Poachers in South Africa reached a milestone in 2013 when they killed more than 1,000 rhinos for their horns.
The harrowing benchmark is a new record for poaching in the African nation. It represents more than a 50 percent increase from the year before, Reuters reports.
South Africa is home to the majority of the world's rhino population, so mass killings of this volume is a dire warning for conservationists, the outlet notes. The theblack rhino is considered "critically endangered" by the International Union for Conservation of Nature (IUCN), while the white rhino is classified as "near threatened." Both subspecies live in South Africa.
The drastic rise in rhino deaths has been tied to skyrocketing demand in Asia for the creatures' horns. Prized for its status as well as its alleged medicinal value, ground up rhino horn is sold as a cure for everything from cancer to diabetes at prices up to $100,000 per kilogram.

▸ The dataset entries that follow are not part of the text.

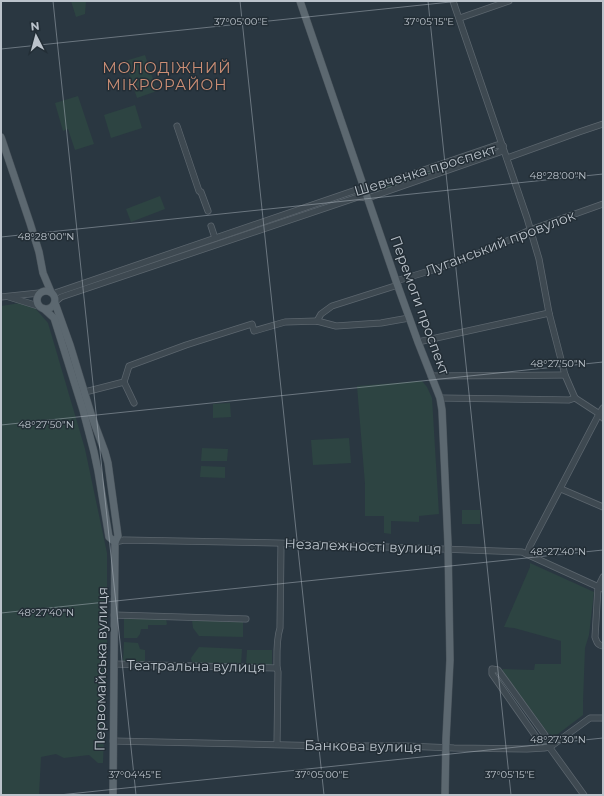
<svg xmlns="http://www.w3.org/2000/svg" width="604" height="796" viewBox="0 0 604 796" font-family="Montserrat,sans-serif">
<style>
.green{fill:#2d4442}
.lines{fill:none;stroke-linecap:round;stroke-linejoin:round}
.minor-casing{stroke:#5c666e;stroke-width:7}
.major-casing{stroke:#48525a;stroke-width:8}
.minor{stroke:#3e4951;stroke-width:5.5}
.major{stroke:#5c6870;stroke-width:7}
.ticks{fill:none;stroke:#bbc3cb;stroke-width:1;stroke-opacity:0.45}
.labels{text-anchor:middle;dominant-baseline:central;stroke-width:3;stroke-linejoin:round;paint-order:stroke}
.street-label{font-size:14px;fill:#bbc3cb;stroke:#232e36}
.neighbourhood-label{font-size:15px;letter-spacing:1px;fill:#cc8e75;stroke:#232e36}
.ticks-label{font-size:10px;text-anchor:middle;fill:#bbc3cb;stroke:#232e36;stroke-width:3;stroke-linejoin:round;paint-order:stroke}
</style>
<rect width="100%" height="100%" fill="#2a3741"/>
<g class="green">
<polygon points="71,1 86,1 85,14 76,17"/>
<polygon points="145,55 157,91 137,98 125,61"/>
<polygon points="78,96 94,144 75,150 68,129 63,131 55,103"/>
<polygon points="135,105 142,128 111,138 104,115"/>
<polygon points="437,168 438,171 379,191 378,188"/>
<polygon points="160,196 165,209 131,222 126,209"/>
<polygon points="20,303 35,308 48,323 85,449 107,553 107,660 103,763 98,763 89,755 64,758 56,754 41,757 39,795 1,795 1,306"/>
<polygon points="422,381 427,387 432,398 439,514 419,516 419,522 391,521 391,534 384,533 384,516 365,516 365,484 357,386"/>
<polygon points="230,403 231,417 213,418 213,404"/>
<polygon points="349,438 351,463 313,465 311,440"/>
<polygon points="202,448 228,449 227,461 201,461"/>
<polygon points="201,466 225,467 225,478 200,477"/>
<rect x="462" y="510" width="18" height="14"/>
<polygon points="530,563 594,592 589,635 585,648 583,702 583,715 554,737 548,733 502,671 503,669 534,670 535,664 561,664 561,641 514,628 504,627 530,567"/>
<polygon points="126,618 166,619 167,624 166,625 148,625 148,629 141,629 140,634 137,638 124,638 124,619"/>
<polygon points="192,620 243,622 243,637 199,636 193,628"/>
<polygon points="124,642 138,643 140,649 145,650 145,662 123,661"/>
<polygon points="199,647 242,649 241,665 192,664 191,658"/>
<polygon points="247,650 272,650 272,666 246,665"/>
</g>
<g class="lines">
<g class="minor-casing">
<g id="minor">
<polyline points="453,1 527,218 539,259 549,313 565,375 575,398"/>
<polyline points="460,18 509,1"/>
<polyline points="177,126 199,191 201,192 208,211"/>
<polyline points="507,158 579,132 603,124"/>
<polyline points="211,226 215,238"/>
<polyline points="396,281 436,269 490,249 530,230 603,204"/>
<polyline points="54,294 58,292 356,190 365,190 497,145 503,146"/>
<polyline points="1,297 39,293"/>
<polyline points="9,297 38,306"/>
<polyline points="55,302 61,297 358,197 368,198 500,152 503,146"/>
<polyline points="317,321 321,314 332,306 398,285"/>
<polyline points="418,342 549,313"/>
<polyline points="431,376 565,375"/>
<polyline points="124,382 134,403"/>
<polyline points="85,392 124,382 129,366 186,345 233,330 252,324 254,331 285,322 317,321 336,326 381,323 409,318"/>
<polyline points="440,398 569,400 575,398 598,413 603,418"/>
<polyline points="561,489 603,507"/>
<polyline points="115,542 124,540 277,543 522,552 603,589"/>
<polyline points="527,554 530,546 599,414 603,408"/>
<path d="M 603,577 L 598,587 L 595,637 C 597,642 597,645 603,646"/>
<polyline points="114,615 246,619"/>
<polyline points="114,664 277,668"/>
<polyline points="113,741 330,746 405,746 454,748 527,749 544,748 550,747 590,718 603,718"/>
<path d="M 277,744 L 278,672 L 277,668 C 277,655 276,640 280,628 L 281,544"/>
<polyline points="547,744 545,735 498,670 492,669 492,674 539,741 547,744 550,748 584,795"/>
</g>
</g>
<g class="major-casing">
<g id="major">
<polyline points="300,1 396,281 418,342 440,398 442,410 448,544 450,660 446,739 445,795"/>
<polyline points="1,137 30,223 39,252 43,273 51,292"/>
<circle cx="46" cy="300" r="9"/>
<polyline points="55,303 70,345 92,417 105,452 108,463 118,536 115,542 113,795"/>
<polyline points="44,309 54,318 55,321 83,410 94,452 98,471 109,537 115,542"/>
</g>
</g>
<use href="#minor" class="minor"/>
<use href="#major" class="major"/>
</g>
<path class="ticks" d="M 53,1 L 136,795M 240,1 L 324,795M 428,1 L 511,795M 1,49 L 460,1M 1,237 L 603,174M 1,425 L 603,362M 1,613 L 603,550M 59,795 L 603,738"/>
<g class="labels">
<g class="street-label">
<text transform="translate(425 170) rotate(-17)">Шевченка проспект</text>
<text transform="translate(500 243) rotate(-21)">Луганський провулок</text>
<text transform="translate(420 305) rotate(70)">Перемоги проспект</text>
<text transform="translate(363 546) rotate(2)">Незалежності вулиця</text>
<text transform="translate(196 666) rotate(1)">Театральна вулиця</text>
<text transform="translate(101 669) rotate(-89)">Первомайська вулиця</text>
<text transform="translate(363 746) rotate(1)">Банкова вулиця</text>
</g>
<g class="neighbourhood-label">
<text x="167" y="67">МОЛОДІЖНИЙ<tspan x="167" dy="17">МІКРОРАЙОН</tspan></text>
</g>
</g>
<g class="ticks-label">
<text x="241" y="25">37°05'00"E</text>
<text x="429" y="25">37°05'15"E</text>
<text x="558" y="179">48°28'00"N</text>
<text x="46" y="240">48°28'00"N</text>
<text x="558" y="367">48°27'50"N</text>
<text x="46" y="428">48°27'50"N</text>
<text x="558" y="555">48°27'40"N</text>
<text x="46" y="616">48°27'40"N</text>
<text x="558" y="743">48°27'30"N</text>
<text x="135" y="778">37°04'45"E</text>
<text x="322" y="778">37°05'00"E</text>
<text x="510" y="778">37°05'15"E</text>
</g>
<rect width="604" height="796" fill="none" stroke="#bbc3cb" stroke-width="4"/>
<g transform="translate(36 36) rotate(354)" stroke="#232e36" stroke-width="3" paint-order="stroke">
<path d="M0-3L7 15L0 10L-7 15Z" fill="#bbc3cb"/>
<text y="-6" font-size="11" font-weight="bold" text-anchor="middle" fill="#bbc3cb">N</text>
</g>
</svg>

Vietnam has proved to have a particularly insatiable demand for the powder, which was reportedly linked to the recovery of a cancer-stricken official, Smithsonian magazine notes.
In an effort to stop poachers, South Africa has turned its park service rangers into soldiers and has even deployed members of the armed forces to the hard-hit rhino habitat of Kruger National Park, the Telegraph reports. Although more than 300 suspected poachers were arrested last year, the criminal operations use sophisticated tactics and resources to elude law enforcement.